START Records
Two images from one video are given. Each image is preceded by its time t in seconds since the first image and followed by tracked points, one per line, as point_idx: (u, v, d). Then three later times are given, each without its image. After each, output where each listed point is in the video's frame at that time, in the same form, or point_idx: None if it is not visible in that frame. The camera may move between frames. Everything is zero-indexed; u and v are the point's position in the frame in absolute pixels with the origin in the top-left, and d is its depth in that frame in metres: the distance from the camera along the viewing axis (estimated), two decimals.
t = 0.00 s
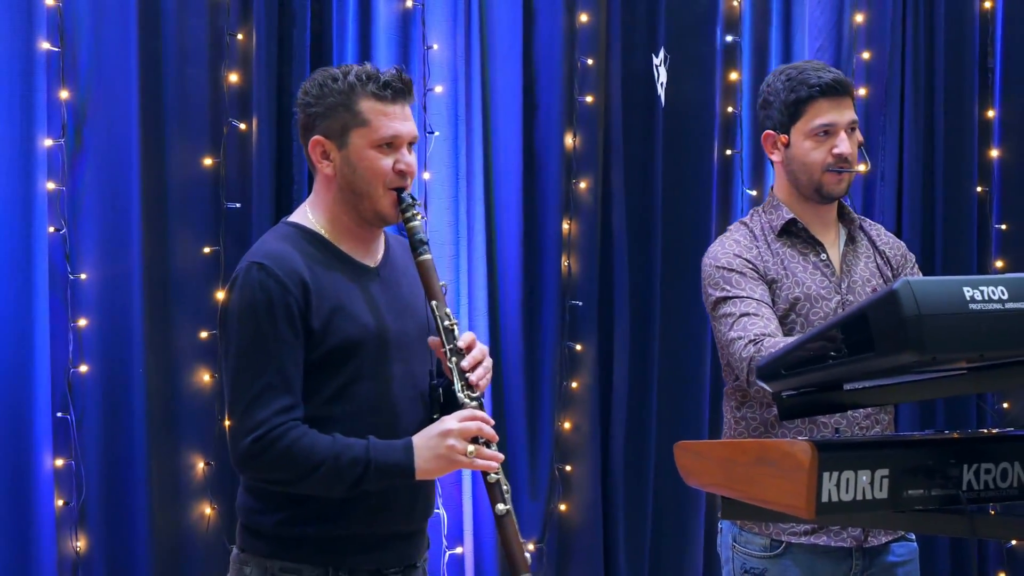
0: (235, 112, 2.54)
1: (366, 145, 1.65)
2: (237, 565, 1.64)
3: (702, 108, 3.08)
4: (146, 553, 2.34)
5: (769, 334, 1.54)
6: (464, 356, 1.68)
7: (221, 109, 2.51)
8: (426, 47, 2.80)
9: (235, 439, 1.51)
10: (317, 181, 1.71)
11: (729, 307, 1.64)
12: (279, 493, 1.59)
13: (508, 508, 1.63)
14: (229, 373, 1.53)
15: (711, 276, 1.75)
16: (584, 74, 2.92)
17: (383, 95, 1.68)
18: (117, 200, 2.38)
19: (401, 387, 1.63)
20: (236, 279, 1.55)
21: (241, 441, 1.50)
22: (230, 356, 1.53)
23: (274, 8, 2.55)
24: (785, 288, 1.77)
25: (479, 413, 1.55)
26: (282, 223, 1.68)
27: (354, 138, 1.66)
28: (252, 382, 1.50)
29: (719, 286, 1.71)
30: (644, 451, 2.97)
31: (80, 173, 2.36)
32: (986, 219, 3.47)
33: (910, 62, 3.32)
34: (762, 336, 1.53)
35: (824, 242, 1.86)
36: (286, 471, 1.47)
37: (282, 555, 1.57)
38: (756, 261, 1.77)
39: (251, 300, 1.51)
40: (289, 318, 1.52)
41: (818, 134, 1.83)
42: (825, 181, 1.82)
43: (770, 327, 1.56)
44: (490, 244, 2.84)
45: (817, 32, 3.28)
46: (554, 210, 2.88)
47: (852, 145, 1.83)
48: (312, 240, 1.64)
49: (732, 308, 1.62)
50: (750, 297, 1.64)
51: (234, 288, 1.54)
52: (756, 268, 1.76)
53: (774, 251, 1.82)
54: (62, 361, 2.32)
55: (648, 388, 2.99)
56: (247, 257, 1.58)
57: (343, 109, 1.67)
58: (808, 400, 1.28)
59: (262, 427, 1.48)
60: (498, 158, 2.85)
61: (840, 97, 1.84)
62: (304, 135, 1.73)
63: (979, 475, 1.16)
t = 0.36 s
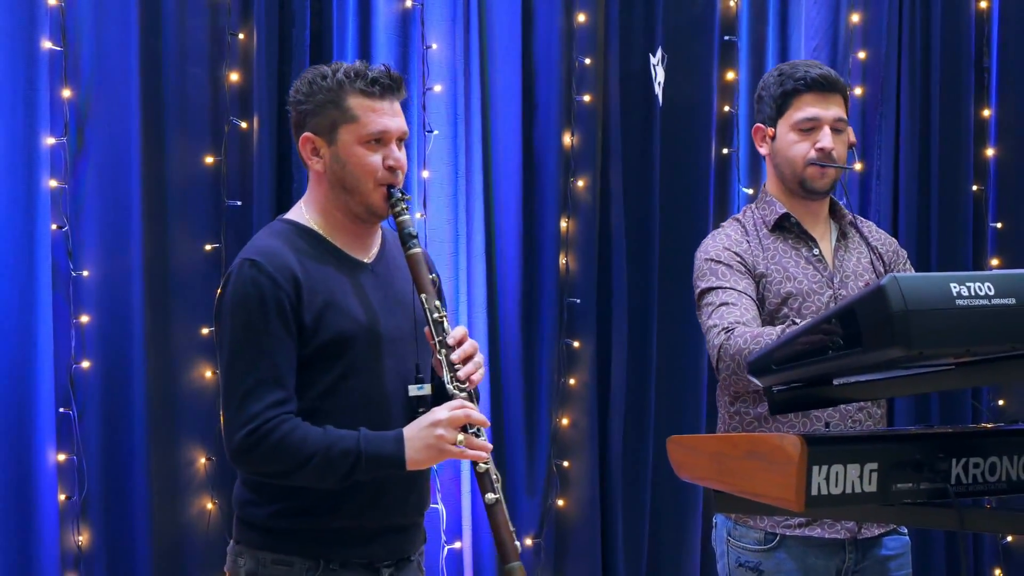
END Records
● What needs to be done
After locating the line holding "1: (366, 145, 1.65)" above, output exactly that line and every line after it through the line holding "42: (825, 181, 1.82)". Include nothing else.

● Exercise answer
1: (366, 145, 1.65)
2: (237, 565, 1.64)
3: (702, 108, 3.08)
4: (146, 553, 2.34)
5: (769, 334, 1.54)
6: (464, 356, 1.68)
7: (221, 109, 2.51)
8: (426, 47, 2.80)
9: (235, 439, 1.51)
10: (317, 181, 1.71)
11: (729, 307, 1.64)
12: (279, 493, 1.59)
13: (508, 508, 1.63)
14: (229, 373, 1.53)
15: (711, 276, 1.75)
16: (584, 74, 2.92)
17: (383, 95, 1.68)
18: (117, 200, 2.38)
19: (401, 387, 1.63)
20: (236, 279, 1.55)
21: (241, 441, 1.50)
22: (230, 356, 1.53)
23: (274, 8, 2.55)
24: (785, 288, 1.77)
25: (479, 413, 1.55)
26: (282, 223, 1.68)
27: (354, 138, 1.66)
28: (252, 382, 1.50)
29: (719, 286, 1.71)
30: (644, 451, 2.97)
31: (80, 173, 2.36)
32: (986, 219, 3.47)
33: (910, 62, 3.32)
34: (762, 336, 1.53)
35: (824, 242, 1.86)
36: (286, 471, 1.47)
37: (282, 555, 1.57)
38: (756, 261, 1.77)
39: (251, 300, 1.51)
40: (289, 318, 1.52)
41: (818, 134, 1.83)
42: (825, 181, 1.82)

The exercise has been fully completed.